» **REQUEST**: Transcribe all of the text in the data below line for line, without changing a character. Leave the pictures out of your answer.

Saved entries:
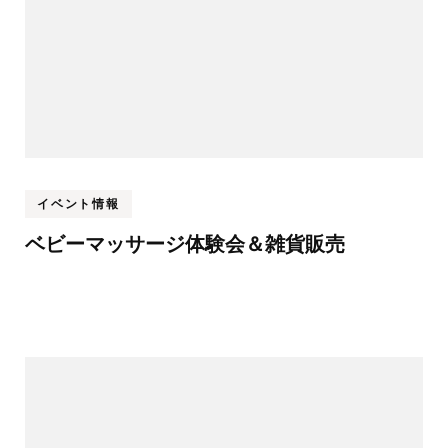
イベント情報
ベビーマッサージ体験会＆雑貨販売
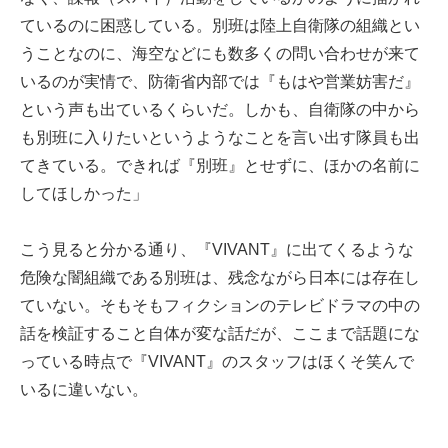
ているのに困惑している。別班は陸上自衛隊の組織とい
うことなのに、海空などにも数多くの問い合わせが来て
いるのが実情で、防衛省内部では『もはや営業妨害だ』
という声も出ているくらいだ。しかも、自衛隊の中から
も別班に入りたいというようなことを言い出す隊員も出
てきている。できれば『別班』とせずに、ほかの名前に
してほしかった」
こう見ると分かる通り、『VIVANT』に出てくるような
危険な闇組織である別班は、残念ながら日本には存在し
ていない。そもそもフィクションのテレビドラマの中の
話を検証すること自体が変な話だが、ここまで話題にな
っている時点で『VIVANT』のスタッフはほくそ笑んで
いるに違いない。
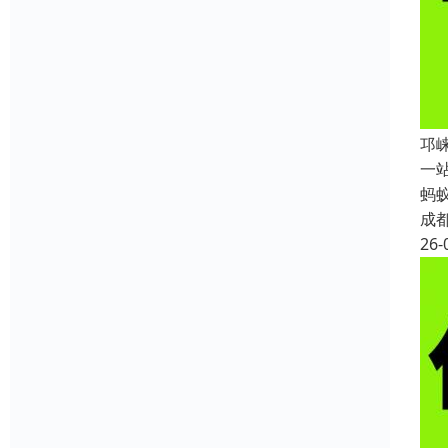
邛
一
蚂
成
26-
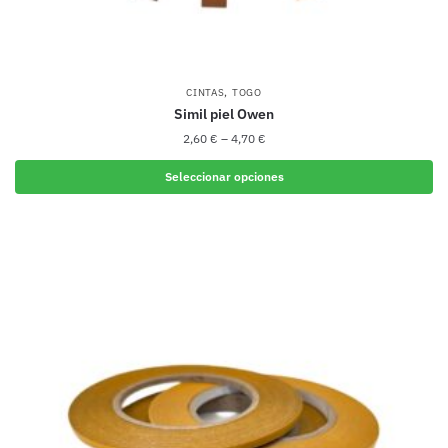
,
CINTAS
TOGO
Simil piel Owen
2,60
€
–
4,70
€
Seleccionar opciones
Este
producto
tiene
múltiples
variantes.
Las
opciones
se
pueden
elegir
en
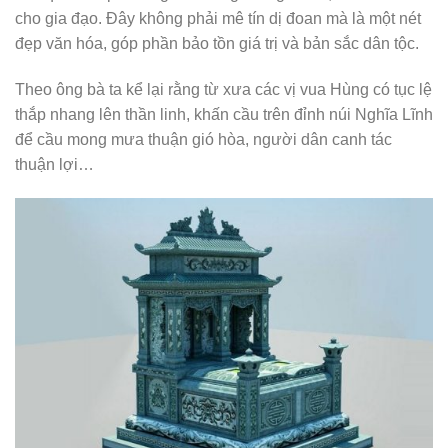
cho gia đạo. Đây không phải mê tín dị đoan mà là một nét
đẹp văn hóa, góp phần bảo tồn giá trị và bản sắc dân tộc.
Theo ông bà ta kể lại rằng từ xưa các vị vua Hùng có tục lệ
thắp nhang lên thần linh, khấn cầu trên đỉnh núi Nghĩa Lĩnh
để cầu mong mưa thuận gió hòa, người dân canh tác
thuận lợi…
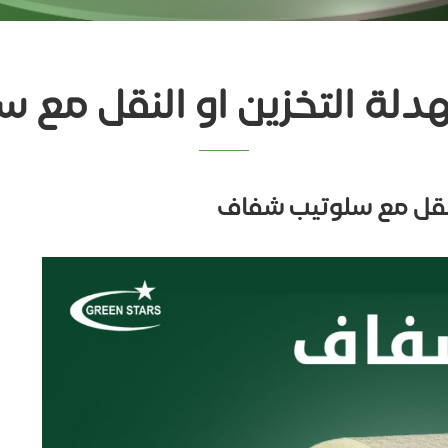
لة التخزين او النقل مع 
لنقل مع سلوتيب شفاف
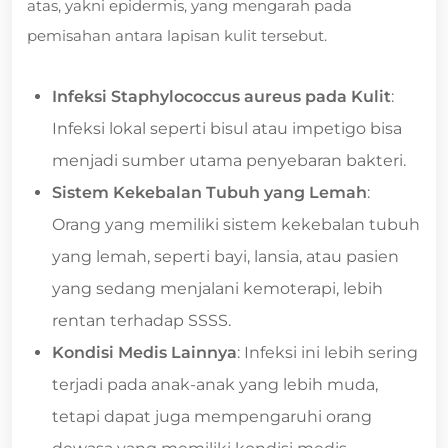
atas, yakni epidermis, yang mengarah pada
pemisahan antara lapisan kulit tersebut.
Infeksi Staphylococcus aureus pada Kulit
:
Infeksi lokal seperti bisul atau impetigo bisa
menjadi sumber utama penyebaran bakteri.
Sistem Kekebalan Tubuh yang Lemah
:
Orang yang memiliki sistem kekebalan tubuh
yang lemah, seperti bayi, lansia, atau pasien
yang sedang menjalani kemoterapi, lebih
rentan terhadap SSSS.
Kondisi Medis Lainnya
: Infeksi ini lebih sering
terjadi pada anak-anak yang lebih muda,
tetapi dapat juga mempengaruhi orang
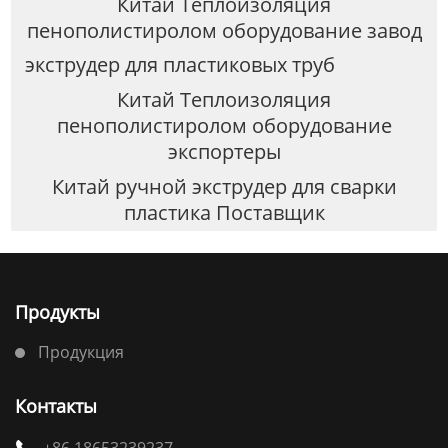
Китай Теплоизоляция
пенополистиролом оборудование завод
экструдер для пластиковых труб
Китай Теплоизоляция
пенополистиролом оборудование
экспортеры
Китай ручной экструдер для сварки
пластика Поставщик
Продукты
Продукция
Контакты
+86 18653239237

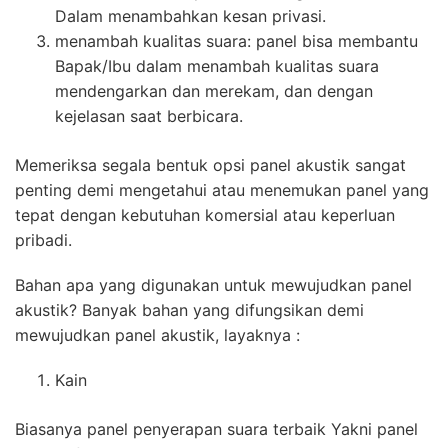
Dalam menambahkan kesan privasi.
menambah kualitas suara: panel bisa membantu
Bapak/Ibu dalam menambah kualitas suara
mendengarkan dan merekam, dan dengan
kejelasan saat berbicara.
Memeriksa segala bentuk opsi panel akustik sangat
penting demi mengetahui atau menemukan panel yang
tepat dengan kebutuhan komersial atau keperluan
pribadi.
Bahan apa yang digunakan untuk mewujudkan panel
akustik? Banyak bahan yang difungsikan demi
mewujudkan panel akustik, layaknya :
Kain
Biasanya panel penyerapan suara terbaik Yakni panel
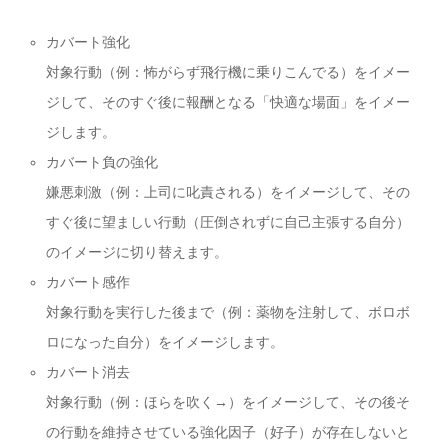
カバート強化
対象行動（例：怖がらず飛行機に乗りこんでる）をイメー
ジして、そのすぐ後に報酬となる「快適な場面」をイメー
ジします。
カバート負の強化
嫌悪刺激（例：上司に叱責される）をイメージして、その
すぐ後に望ましい行動（圧倒されずに自己主張する自分）
のイメージに切り替えます。
カバート感作
対象行動を実行した後まで（例：薬物を注射して、ボロボ
ロになった自分）をイメージします。
カバート消去
対象行動（例：ほらを吹く→）をイメージして、その後そ
の行動を維持させている強化因子（好子）が存在しないと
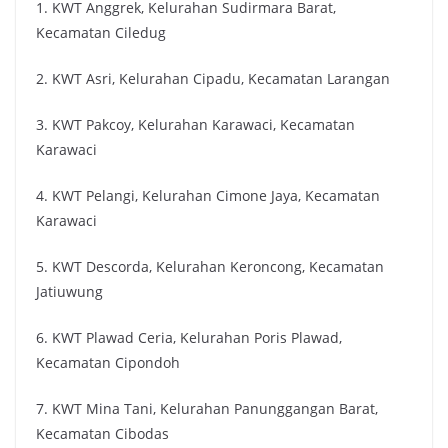
1. KWT Anggrek, Kelurahan Sudirmara Barat,
Kecamatan Ciledug
2. KWT Asri, Kelurahan Cipadu, Kecamatan Larangan
3. KWT Pakcoy, Kelurahan Karawaci, Kecamatan
Karawaci
4. KWT Pelangi, Kelurahan Cimone Jaya, Kecamatan
Karawaci
5. KWT Descorda, Kelurahan Keroncong, Kecamatan
Jatiuwung
6. KWT Plawad Ceria, Kelurahan Poris Plawad,
Kecamatan Cipondoh
7. KWT Mina Tani, Kelurahan Panunggangan Barat,
Kecamatan Cibodas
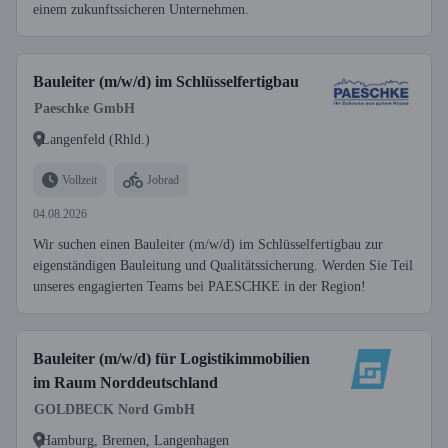
einem zukunftssicheren Unternehmen.
Bauleiter (m/w/d) im Schlüsselfertigbau
Paeschke GmbH
Langenfeld (Rhld.)
Vollzeit
Jobrad
04.08.2026
Wir suchen einen Bauleiter (m/w/d) im Schlüsselfertigbau zur
eigenständigen Bauleitung und Qualitätssicherung. Werden Sie Teil
unseres engagierten Teams bei PAESCHKE in der Region!
Bauleiter (m/w/d) für Logistikimmobilien
im Raum Norddeutschland
GOLDBECK Nord GmbH
Hamburg, Bremen, Langenhagen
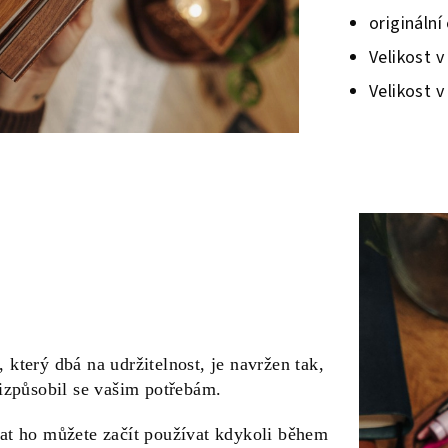
originální
Velikost 
Velikost 
který dbá na udržitelnost, je navržen tak,
izpůsobil se vašim potřebám.
at ho můžete začít používat kdykoli během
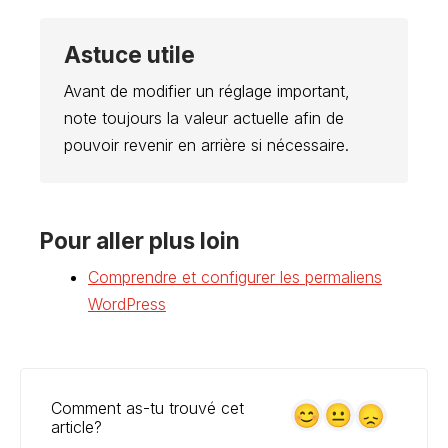
Astuce utile
Avant de modifier un réglage important,
note toujours la valeur actuelle afin de
pouvoir revenir en arrière si nécessaire.
Pour aller plus loin
Comprendre et configurer les permaliens
WordPress
Comment as-tu trouvé cet
article?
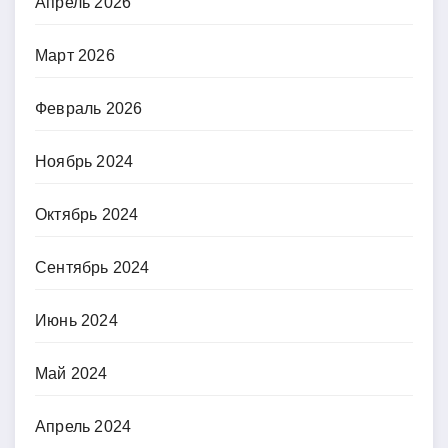
Апрель 2026
Март 2026
Февраль 2026
Ноябрь 2024
Октябрь 2024
Сентябрь 2024
Июнь 2024
Май 2024
Апрель 2024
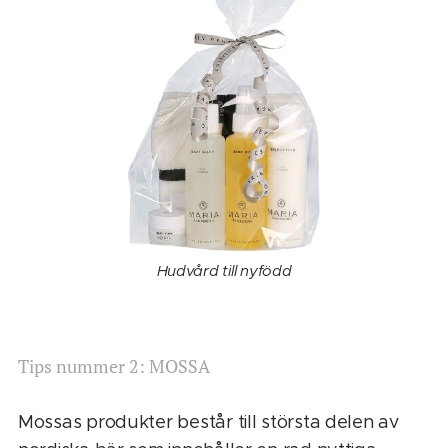
Hudvård till nyfödd
Tips nummer 2: MOSSA
Mossas produkter består till största delen av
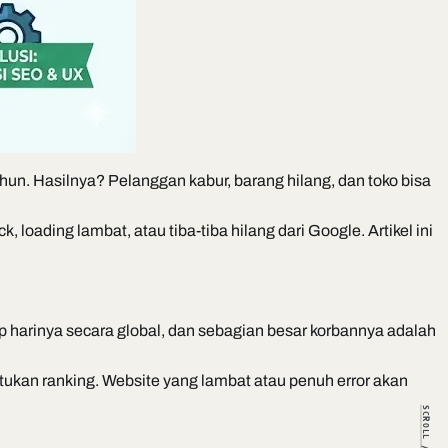
tahun. Hasilnya? Pelanggan kabur, barang hilang, dan toko bisa
ading lambat, atau tiba-tiba hilang dari Google. Artikel ini
ap harinya secara global, dan sebagian besar korbannya adalah
ukan ranking. Website yang lambat atau penuh error akan
SCROLL //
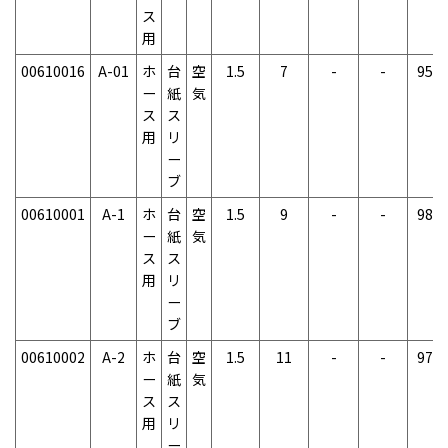
ス
用
00610016
A-01
ホ
台
空
1.5
7
-
-
95g
ー
紙
気
ス
ス
用
リ
ー
ブ
00610001
A-1
ホ
台
空
1.5
9
-
-
98g
ー
紙
気
ス
ス
用
リ
ー
ブ
00610002
A-2
ホ
台
空
1.5
11
-
-
97g
ー
紙
気
ス
ス
用
リ
ー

» **ANSWER TO THE PROBLEM**:
イベント情報
ベビーマッサージ体験会＆雑貨販売
ているのに困惑している。別班は陸上自衛隊の組織とい
うことなのに、海空などにも数多くの問い合わせが来て
いるのが実情で、防衛省内部では『もはや営業妨害だ』
という声も出ているくらいだ。しかも、自衛隊の中から
も別班に入りたいというようなことを言い出す隊員も出
てきている。できれば『別班』とせずに、ほかの名前に
してほしかった」
こう見ると分かる通り、『VIVANT』に出てくるような
危険な闇組織である別班は、残念ながら日本には存在し
ていない。そもそもフィクションのテレビドラマの中の
話を検証すること自体が変な話だが、ここまで話題にな
っている時点で『VIVANT』のスタッフはほくそ笑んで
いるに違いない。
邛
一
蚂
成
26-
,
CINTAS
TOGO
Simil piel Owen
2,60
€
–
4,70
€
Seleccionar opciones
Este
producto
tiene
múltiples
variantes.
Las
opciones
se
pueden
elegir
en
cho gia đạo. Đây không phải mê tín dị đoan mà là một nét
đẹp văn hóa, góp phần bảo tồn giá trị và bản sắc dân tộc.
Theo ông bà ta kể lại rằng từ xưa các vị vua Hùng có tục lệ
thắp nhang lên thần linh, khấn cầu trên đỉnh núi Nghĩa Lĩnh
để cầu mong mưa thuận gió hòa, người dân canh tác
thuận lợi…
لة التخزين او النقل مع 
لنقل مع سلوتيب شفاف
atas, yakni epidermis, yang mengarah pada
pemisahan antara lapisan kulit tersebut.
Infeksi Staphylococcus aureus pada Kulit
:
Infeksi lokal seperti bisul atau impetigo bisa
menjadi sumber utama penyebaran bakteri.
Sistem Kekebalan Tubuh yang Lemah
:
Orang yang memiliki sistem kekebalan tubuh
yang lemah, seperti bayi, lansia, atau pasien
yang sedang menjalani kemoterapi, lebih
rentan terhadap SSSS.
Kondisi Medis Lainnya
: Infeksi ini lebih sering
terjadi pada anak-anak yang lebih muda,
tetapi dapat juga mempengaruhi orang
Китай Теплоизоляция
пенополистиролом оборудование завод
экструдер для пластиковых труб
Китай Теплоизоляция
пенополистиролом оборудование
экспортеры
Китай ручной экструдер для сварки
пластика Поставщик
Продукты
Продукция
Контакты
+86 18653239237

Dalam menambahkan kesan privasi.
menambah kualitas suara: panel bisa membantu
Bapak/Ibu dalam menambah kualitas suara
mendengarkan dan merekam, dan dengan
kejelasan saat berbicara.
Memeriksa segala bentuk opsi panel akustik sangat
penting demi mengetahui atau menemukan panel yang
tepat dengan kebutuhan komersial atau keperluan
pribadi.
Bahan apa yang digunakan untuk mewujudkan panel
akustik? Banyak bahan yang difungsikan demi
mewujudkan panel akustik, layaknya :
Kain
Biasanya panel penyerapan suara terbaik Yakni panel
カバート強化
対象行動（例：怖がらず飛行機に乗りこんでる）をイメー
ジして、そのすぐ後に報酬となる「快適な場面」をイメー
ジします。
カバート負の強化
嫌悪刺激（例：上司に叱責される）をイメージして、その
すぐ後に望ましい行動（圧倒されずに自己主張する自分）
のイメージに切り替えます。
カバート感作
対象行動を実行した後まで（例：薬物を注射して、ボロボ
ロになった自分）をイメージします。
カバート消去
対象行動（例：ほらを吹く→）をイメージして、その後そ
の行動を維持させている強化因子（好子）が存在しないと
1. KWT Anggrek, Kelurahan Sudirmara Barat,
Kecamatan Ciledug
2. KWT Asri, Kelurahan Cipadu, Kecamatan Larangan
3. KWT Pakcoy, Kelurahan Karawaci, Kecamatan
Karawaci
4. KWT Pelangi, Kelurahan Cimone Jaya, Kecamatan
Karawaci
5. KWT Descorda, Kelurahan Keroncong, Kecamatan
Jatiuwung
6. KWT Plawad Ceria, Kelurahan Poris Plawad,
Kecamatan Cipondoh
7. KWT Mina Tani, Kelurahan Panunggangan Barat,
Kecamatan Cibodas
einem zukunftssicheren Unternehmen.
Bauleiter (m/w/d) im Schlüsselfertigbau
Paeschke GmbH
Langenfeld (Rhld.)
Vollzeit
Jobrad
04.08.2026
Wir suchen einen Bauleiter (m/w/d) im Schlüsselfertigbau zur
eigenständigen Bauleitung und Qualitätssicherung. Werden Sie Teil
unseres engagierten Teams bei PAESCHKE in der Region!
Bauleiter (m/w/d) für Logistikimmobilien
im Raum Norddeutschland
GOLDBECK Nord GmbH
Hamburg, Bremen, Langenhagen
originální
Velikost 
Velikost 
který dbá na udržitelnost, je navržen tak,
izpůsobil se vašim potřebám.
at ho můžete začít používat kdykoli během
Astuce utile
Avant de modifier un réglage important,
note toujours la valeur actuelle afin de
pouvoir revenir en arrière si nécessaire.
Pour aller plus loin
Comprendre et configurer les permaliens
WordPress
Comment as-tu trouvé cet
article?
Апрель 2026
Март 2026
Февраль 2026
Ноябрь 2024
Октябрь 2024
Сентябрь 2024
Июнь 2024
Май 2024
Апрель 2024
Hudvård till nyfödd
Tips nummer 2: MOSSA
Mossas produkter består till största delen av
tahun. Hasilnya? Pelanggan kabur, barang hilang, dan toko bisa
ading lambat, atau tiba-tiba hilang dari Google. Artikel ini
ap harinya secara global, dan sebagian besar korbannya adalah
ukan ranking. Website yang lambat atau penuh error akan
SCROLL //
ス
用
00610016
A-01
ホ
台
空
1.5
7
-
-
95g
ー
紙
気
ス
ス
用
リ
ー
ブ
00610001
A-1
ホ
台
空
1.5
9
-
-
98g
ー
紙
気
ス
ス
用
リ
ー
ブ
00610002
A-2
ホ
台
空
1.5
11
-
-
97g
ー
紙
気
ス
ス
用
リ
ー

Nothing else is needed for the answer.